Your task:
Because the entries hold pictures, reproduce only their words, exactly as written.

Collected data
····················
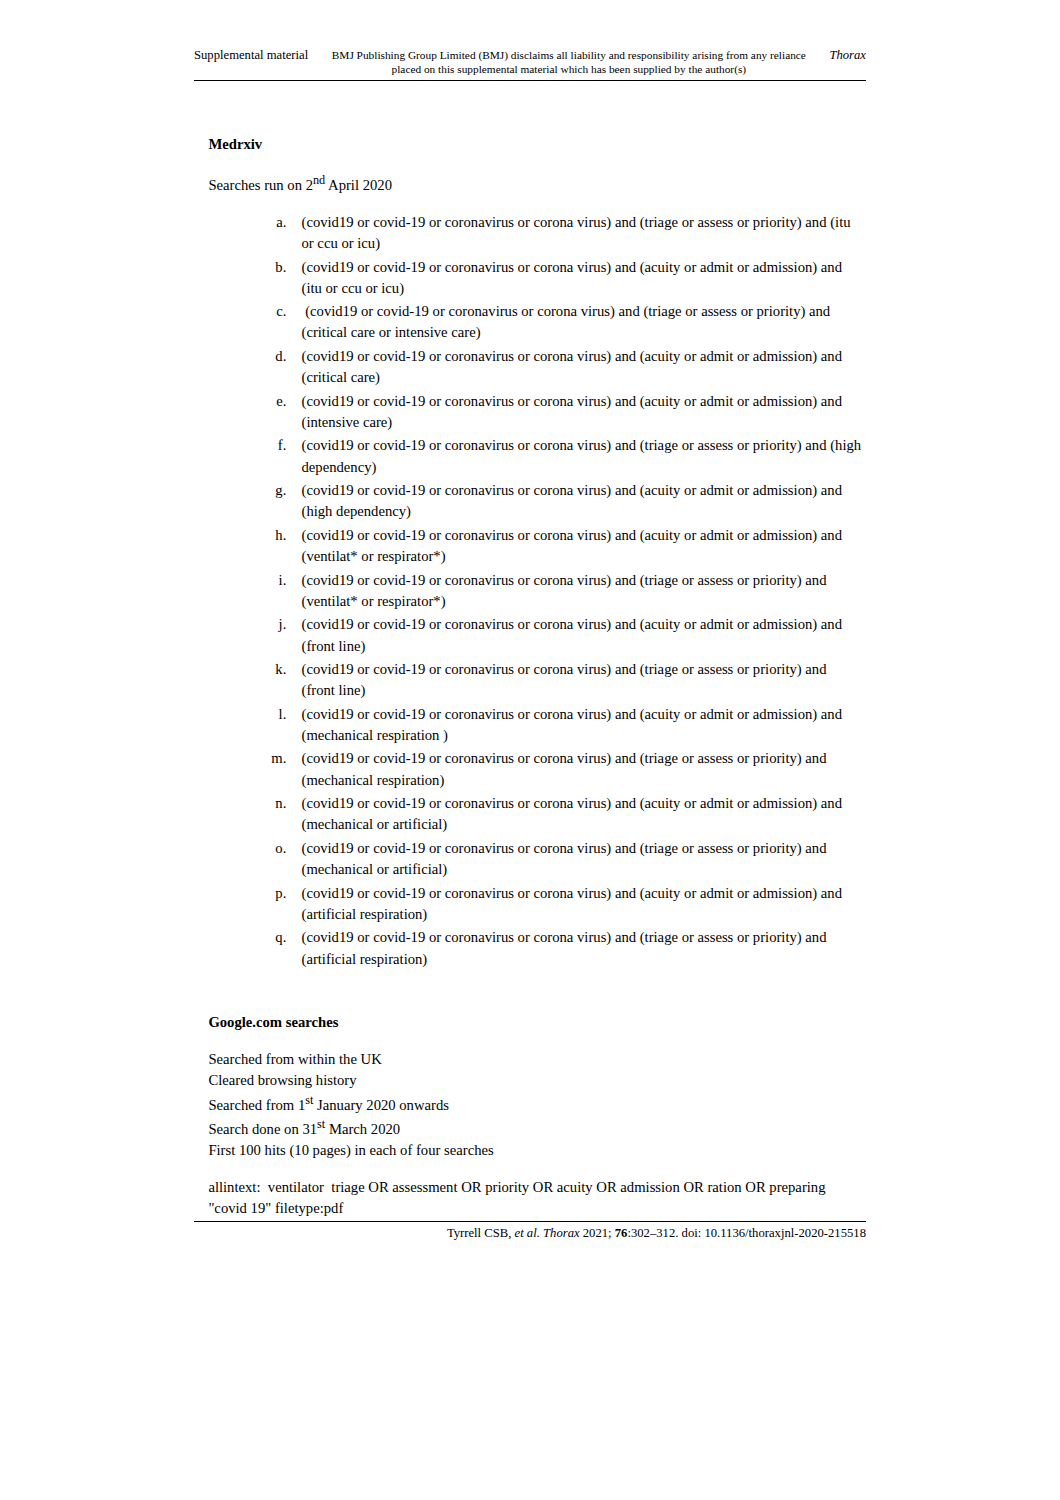Supplemental material
BMJ Publishing Group Limited (BMJ) disclaims all liability and responsibility arising from any reliance
placed on this supplemental material which has been supplied by the author(s)
Thorax
Medrxiv
Searches run on 2nd April 2020
(covid19 or covid-19 or coronavirus or corona virus) and (triage or assess or priority) and (itu or ccu or icu)
(covid19 or covid-19 or coronavirus or corona virus) and (acuity or admit or admission) and (itu or ccu or icu)
(covid19 or covid-19 or coronavirus or corona virus) and (triage or assess or priority) and (critical care or intensive care)
(covid19 or covid-19 or coronavirus or corona virus) and (acuity or admit or admission) and (critical care)
(covid19 or covid-19 or coronavirus or corona virus) and (acuity or admit or admission) and (intensive care)
(covid19 or covid-19 or coronavirus or corona virus) and (triage or assess or priority) and (high dependency)
(covid19 or covid-19 or coronavirus or corona virus) and (acuity or admit or admission) and (high dependency)
(covid19 or covid-19 or coronavirus or corona virus) and (acuity or admit or admission) and (ventilat* or respirator*)
(covid19 or covid-19 or coronavirus or corona virus) and (triage or assess or priority) and (ventilat* or respirator*)
(covid19 or covid-19 or coronavirus or corona virus) and (acuity or admit or admission) and (front line)
(covid19 or covid-19 or coronavirus or corona virus) and (triage or assess or priority) and (front line)
(covid19 or covid-19 or coronavirus or corona virus) and (acuity or admit or admission) and (mechanical respiration )
(covid19 or covid-19 or coronavirus or corona virus) and (triage or assess or priority) and (mechanical respiration)
(covid19 or covid-19 or coronavirus or corona virus) and (acuity or admit or admission) and (mechanical or artificial)
(covid19 or covid-19 or coronavirus or corona virus) and (triage or assess or priority) and (mechanical or artificial)
(covid19 or covid-19 or coronavirus or corona virus) and (acuity or admit or admission) and (artificial respiration)
(covid19 or covid-19 or coronavirus or corona virus) and (triage or assess or priority) and (artificial respiration)
Google.com searches
Searched from within the UK
Cleared browsing history
Searched from 1st January 2020 onwards
Search done on 31st March 2020
First 100 hits (10 pages) in each of four searches
allintext: ventilator triage OR assessment OR priority OR acuity OR admission OR ration OR preparing "covid 19" filetype:pdf
Tyrrell CSB, et al. Thorax 2021; 76:302–312. doi: 10.1136/thoraxjnl-2020-215518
····················
Response to this task:
Supplemental material
BMJ Publishing Group Limited (BMJ) disclaims all liability and responsibility arising from any reliance
placed on this supplemental material which has been supplied by the author(s)
Thorax
Medrxiv
Searches run on 2nd April 2020
(covid19 or covid-19 or coronavirus or corona virus) and (triage or assess or priority) and (itu or ccu or icu)
(covid19 or covid-19 or coronavirus or corona virus) and (acuity or admit or admission) and (itu or ccu or icu)
(covid19 or covid-19 or coronavirus or corona virus) and (triage or assess or priority) and (critical care or intensive care)
(covid19 or covid-19 or coronavirus or corona virus) and (acuity or admit or admission) and (critical care)
(covid19 or covid-19 or coronavirus or corona virus) and (acuity or admit or admission) and (intensive care)
(covid19 or covid-19 or coronavirus or corona virus) and (triage or assess or priority) and (high dependency)
(covid19 or covid-19 or coronavirus or corona virus) and (acuity or admit or admission) and (high dependency)
(covid19 or covid-19 or coronavirus or corona virus) and (acuity or admit or admission) and (ventilat* or respirator*)
(covid19 or covid-19 or coronavirus or corona virus) and (triage or assess or priority) and (ventilat* or respirator*)
(covid19 or covid-19 or coronavirus or corona virus) and (acuity or admit or admission) and (front line)
(covid19 or covid-19 or coronavirus or corona virus) and (triage or assess or priority) and (front line)
(covid19 or covid-19 or coronavirus or corona virus) and (acuity or admit or admission) and (mechanical respiration )
(covid19 or covid-19 or coronavirus or corona virus) and (triage or assess or priority) and (mechanical respiration)
(covid19 or covid-19 or coronavirus or corona virus) and (acuity or admit or admission) and (mechanical or artificial)
(covid19 or covid-19 or coronavirus or corona virus) and (triage or assess or priority) and (mechanical or artificial)
(covid19 or covid-19 or coronavirus or corona virus) and (acuity or admit or admission) and (artificial respiration)
(covid19 or covid-19 or coronavirus or corona virus) and (triage or assess or priority) and (artificial respiration)
Google.com searches
Searched from within the UK
Cleared browsing history
Searched from 1st January 2020 onwards
Search done on 31st March 2020
First 100 hits (10 pages) in each of four searches
allintext: ventilator triage OR assessment OR priority OR acuity OR admission OR ration OR preparing "covid 19" filetype:pdf
Tyrrell CSB, et al. Thorax 2021; 76:302–312. doi: 10.1136/thoraxjnl-2020-215518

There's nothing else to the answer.